GIVEN EXERCISE :: Put the lines of the rows below into a JSON list of strings, one string per line and omitting blank lines. Begin at the start of the rows, go through the line containing "List each element's", and leave the pictures out of the answer.

MATERIAL SUPPLIED ::
⟨

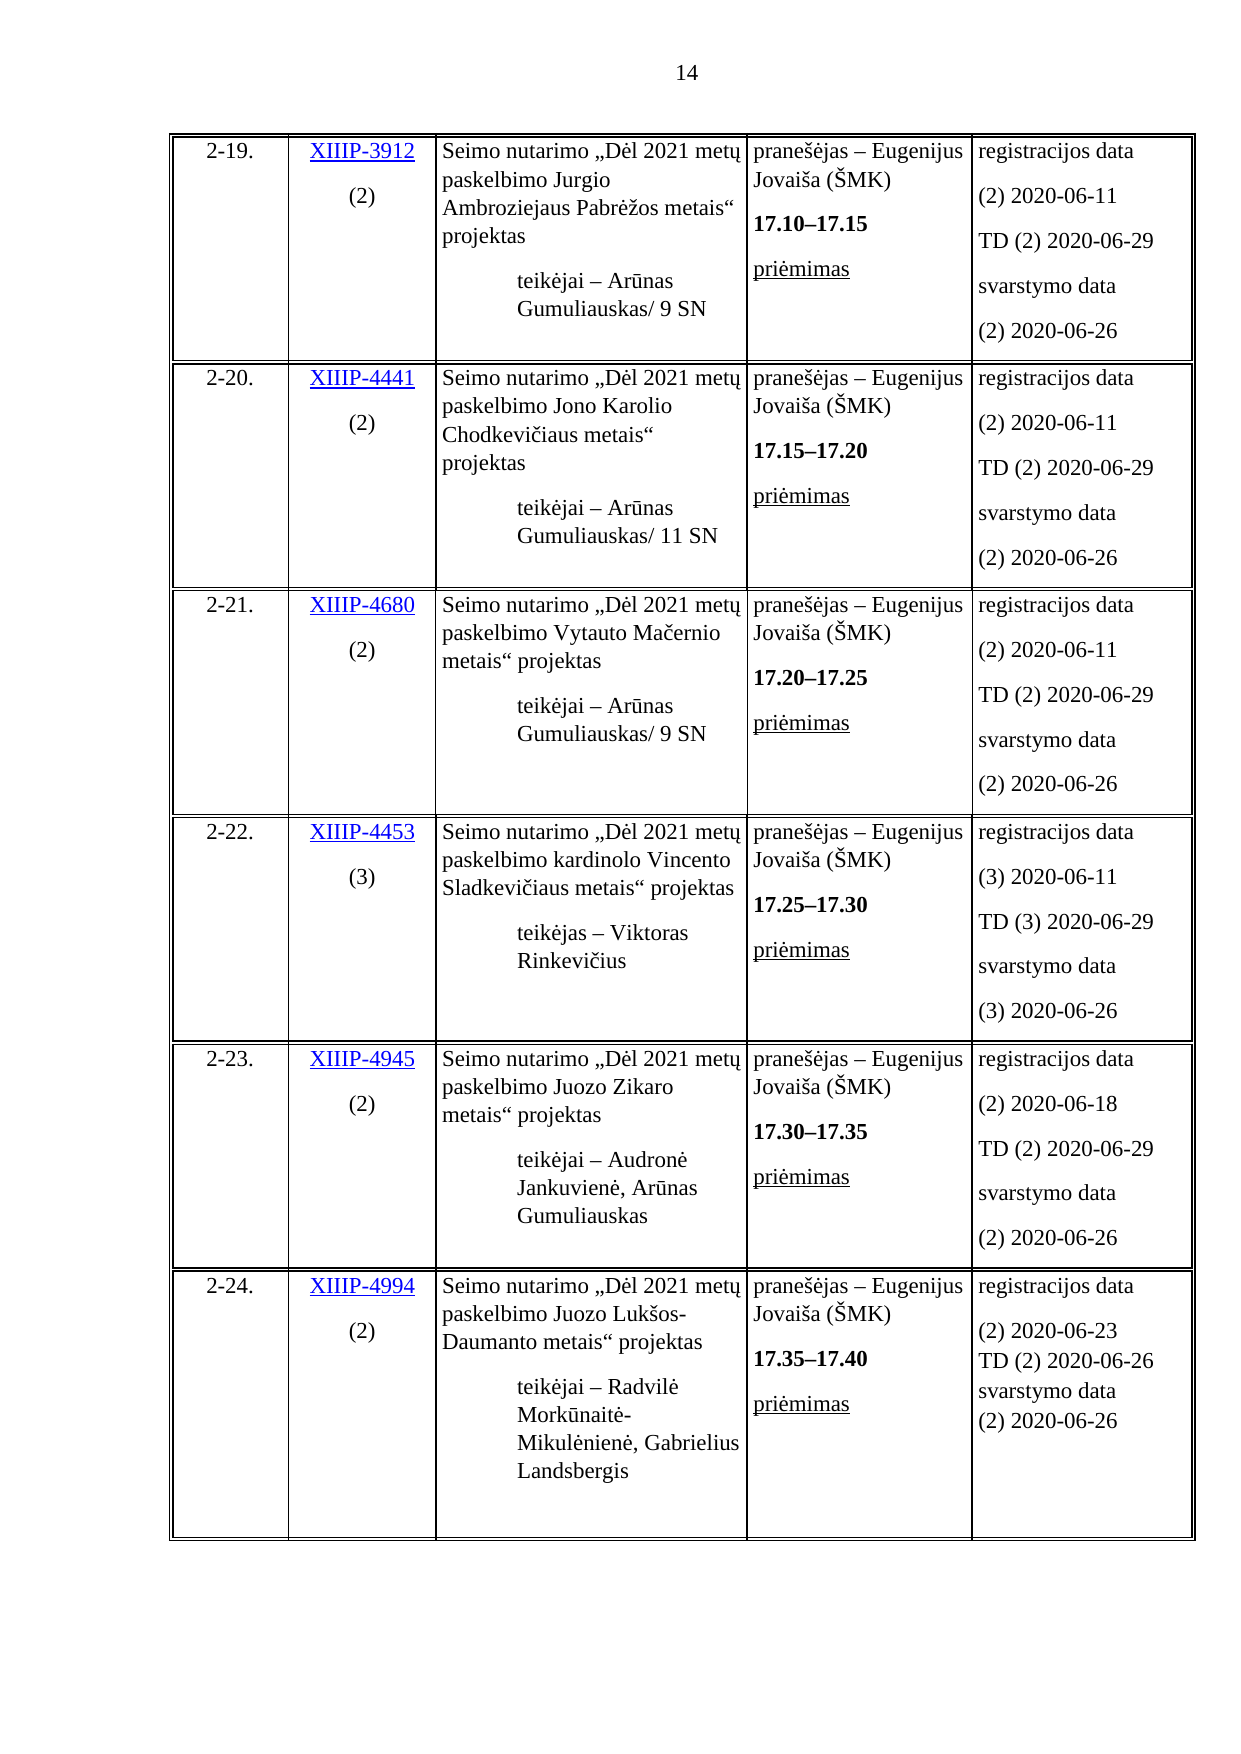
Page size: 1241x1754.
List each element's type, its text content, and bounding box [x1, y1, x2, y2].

table_cell 2-23. [174, 1045, 288, 1267]
table_cell pranešėjas – Eugenijus Jovaiša (ŠMK) 17.15–17.20 priėmimas [748, 365, 971, 587]
table_cell 2-24. [174, 1272, 288, 1536]
table_cell pranešėjas – Eugenijus Jovaiša (ŠMK) 17.20–17.25 priėmimas [748, 591, 972, 813]
table_cell registracijos data (3) 2020-06-11 TD (3) 2020-06-29 svarstymo data (3) 2020-06-26 [973, 818, 1191, 1040]
table_cell XIIIP-4453 (3) [289, 818, 435, 1040]
table_cell 2-19. [174, 138, 288, 360]
table_cell pranešėjas – Eugenijus Jovaiša (ŠMK) 17.25–17.30 priėmimas [748, 818, 971, 1040]
table_cell Seimo nutarimo „Dėl 2021 metų paskelbimo Juozo Zikaro metais“ projektas teikėjai – Audronė Jankuvienė, Arūnas Gumuliauskas [437, 1045, 746, 1267]
table_cell XIIIP-4994 (2) [289, 1272, 435, 1536]
table_cell registracijos data (2) 2020-06-11 TD (2) 2020-06-29 svarstymo data (2) 2020-06-26 [973, 138, 1191, 360]
table_cell [1196, 1040, 1240, 1267]
table_cell [1196, 360, 1240, 587]
table_cell XIIIP-3912 (2) [289, 138, 435, 360]
table_cell registracijos data (2) 2020-06-11 TD (2) 2020-06-29 svarstymo data (2) 2020-06-26 [973, 365, 1191, 587]
table_cell registracijos data (2) 2020-06-11 TD (2) 2020-06-29 svarstymo data (2) 2020-06-26 [973, 591, 1191, 813]
table_cell XIIIP-4945 (2) [289, 1045, 435, 1267]
table_cell pranešėjas – Eugenijus Jovaiša (ŠMK) 17.35–17.40 priėmimas [748, 1272, 971, 1536]
table_cell registracijos data (2) 2020-06-18 TD (2) 2020-06-29 svarstymo data (2) 2020-06-26 [973, 1045, 1191, 1267]
table_cell 2-22. [174, 818, 288, 1040]
table_cell 2-20. [174, 365, 288, 587]
table_cell [1196, 814, 1240, 1040]
table_cell XIIIP-4441 (2) [289, 365, 435, 587]
table_cell [1196, 133, 1240, 360]
table_cell registracijos data (2) 2020-06-23 TD (2) 2020-06-26 svarstymo data (2) 2020-06-26 [973, 1272, 1191, 1536]
table_cell Seimo nutarimo „Dėl 2021 metų paskelbimo Jurgio Ambroziejaus Pabrėžos metais“ projektas teikėjai – Arūnas Gumuliauskas/ 9 SN [437, 138, 746, 360]
table_cell XIIIP-4680 (2) [289, 591, 435, 813]
table_cell [1196, 1267, 1240, 1536]
table_cell pranešėjas – Eugenijus Jovaiša (ŠMK) 17.30–17.35 priėmimas [748, 1045, 971, 1267]
table_cell Seimo nutarimo „Dėl 2021 metų paskelbimo Juozo Lukšos- Daumanto metais“ projektas teikėjai – Radvilė Morkūnaitė-Mikulėnienė, Gabrielius Landsbergis [437, 1272, 746, 1536]
table_cell Seimo nutarimo „Dėl 2021 metų paskelbimo Vytauto Mačernio metais“ projektas teikėjai – Arūnas Gumuliauskas/ 9 SN [436, 591, 747, 813]
table_cell 2-21. [174, 591, 288, 813]
table_cell Seimo nutarimo „Dėl 2021 metų paskelbimo Jono Karolio Chodkevičiaus metais“ projektas teikėjai – Arūnas Gumuliauskas/ 11 SN [437, 365, 746, 587]
table_cell Seimo nutarimo „Dėl 2021 metų paskelbimo kardinolo Vincento Sladkevičiaus metais“ projektas teikėjas – Viktoras Rinkevičius [437, 818, 746, 1040]
table_cell [1196, 587, 1240, 813]
table_cell pranešėjas – Eugenijus Jovaiša (ŠMK) 17.10–17.15 priėmimas [748, 138, 971, 360]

⟩

OUTPUT BELOW ::
[
  "Page size: 1241x1754.",
  "List each element's type, its text content, and bounding box [x1, y1, x2, y2]."
]